La spectroscopie, notamment utilisée pour la détection de gaz dans l'atmosphère ou à la sortie d'une cheminée d'usine, est limitée par la mécanique quantique. «C'est comme un flou fondamental qui impose une contrainte sur la qualité des mesures du spectre, soit le rapport signal sur bruit», explique Jérôme Genest, professeur à la Faculté des sciences et de génie. Dans une étude publiée dans la revue Science, il démontre que ce flou quantique peut être manipulé pour améliorer la précision ou la vitesse des mesures. Cette avancée permettrait, par exemple, de détecter des fuites de gaz plus rapidement.
Pour y arriver, le professeur Genest et le doctorant Mathieu Walsh ont collaboré avec le professeur Scott Diddams de l'Université du Colorado. «On avait une équipe du tonnerre», lance le chercheur, aussi membre du Centre d'optique, photonique et laser (COPL).
L'étude porte sur les peignes de fréquences optiques, des lasers qui émettent des impulsions contenant des milliers de pics de couleurs qui s'apparentent aux dents d'un peigne à cheveux.
Ces lasers ont des propriétés liées les unes aux autres, qui ne peuvent pas être mesurées en même temps avec une précision infinie à cause de ce flou quantique. En manipulant les impulsions des peignes de fréquences, l'équipe a pu «compresser» la lumière pour maximiser un type de mesure au détriment d'une autre. Comme le bruit est réduit, les scientifiques ont pu détecter des concentrations de gaz avec une marge d'erreur beaucoup plus faible.
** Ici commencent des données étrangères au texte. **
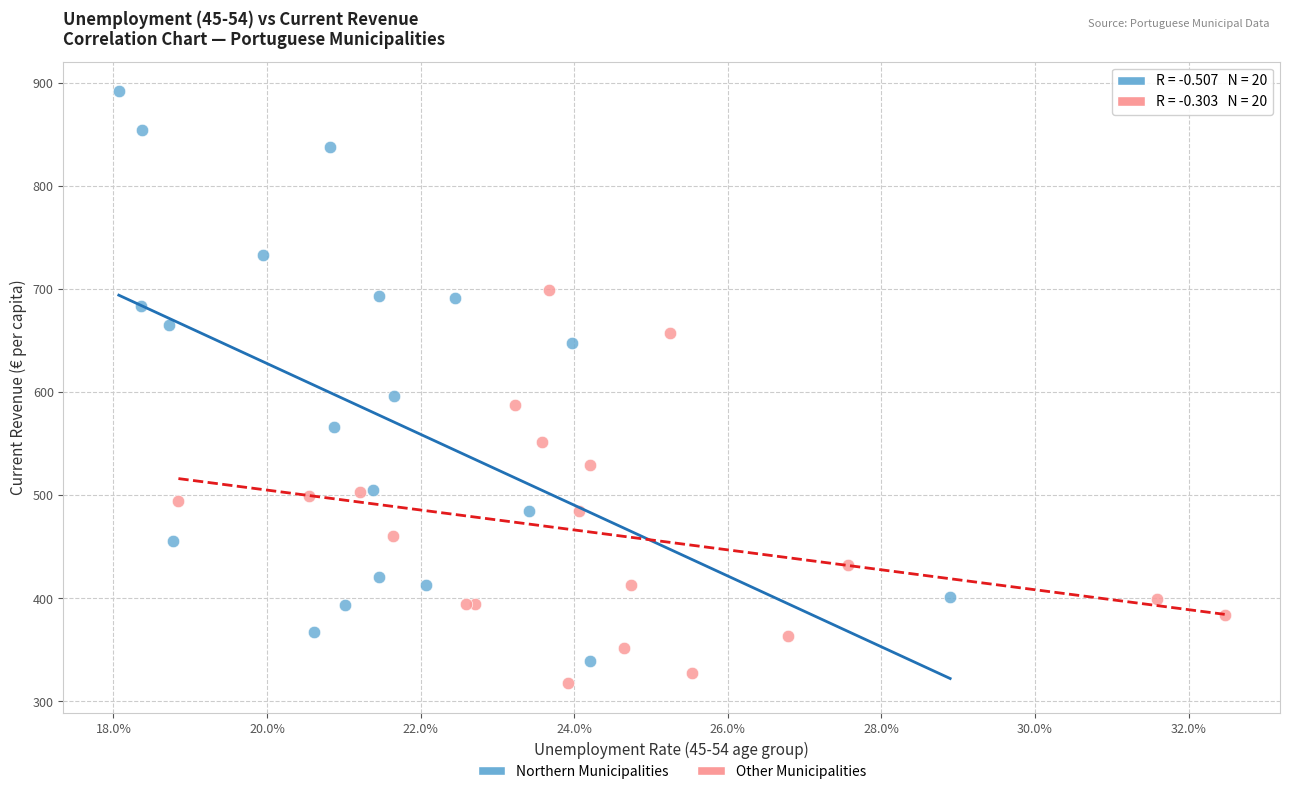

What are all the series names shown in the legend?

Northern Municipalities, Other Municipalities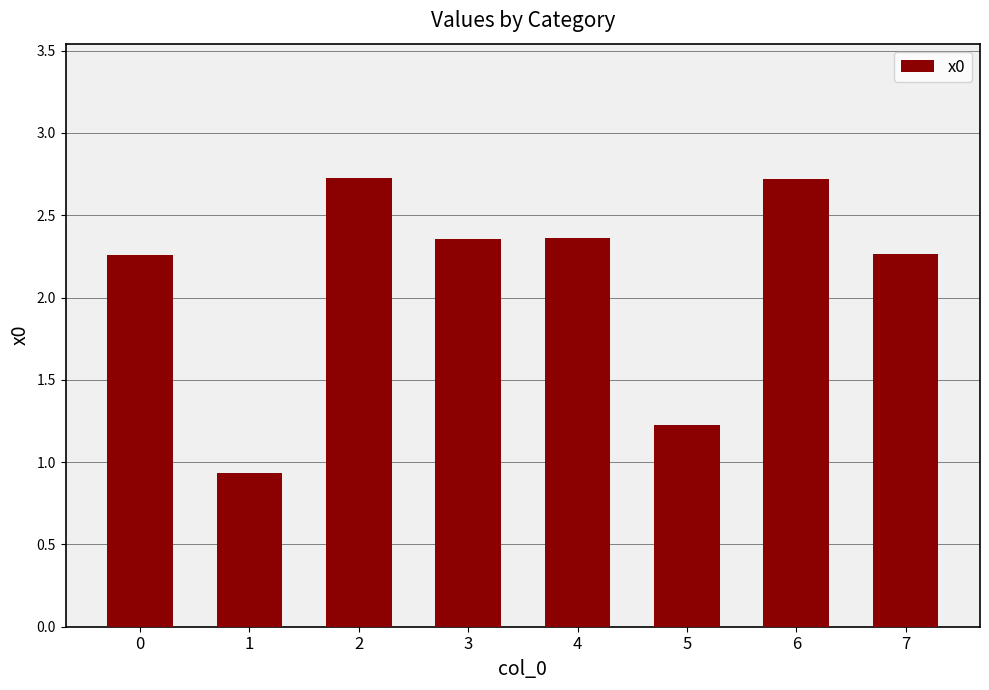

What is the maximum value shown in the chart?

2.7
Cette compression ouvre la porte à des instruments plus rapides et sensibles. «On peut mesurer le même temps pour avoir une mesure réduite en bruit, ou mesurer plus rapidement et conserver le même niveau de bruit qu'avant», ajoute-t-il. Ce choix se fait selon l'application voulue. La rapidité de mesure peut, entre autres, permettre d'étudier des réactions chimiques qui se passent sur une très courte période.
L'avantage de leur méthode est l'utilisation d'instruments commerciaux, ce qui rend la technologie plus accessible. Elle utilise notamment une fibre optique spéciale qui permet de compresser la lumière. «C'est une fibre hautement non linéaire, ce n'est pas le même type de fibre qu'on utilise pour les télécommunications dans les maisons par exemple», précise le professeur Genest.
Cette preuve de concept ouvre la voie à d'autres applications, comme le Lidar qui utilise la lumière réfléchie pour mesurer des distances.
L'étude a été publiée dans la revue Science. Les signataires sont Daniel I. Herman, Mathieu Walsh, Molly Kate Kreider, Noah Lordi, Eugene J. Tsao, Alexander J. Lind, Matthew Heyrich, Joshua Combes, Jérôme Genest et Scott A. Diddams.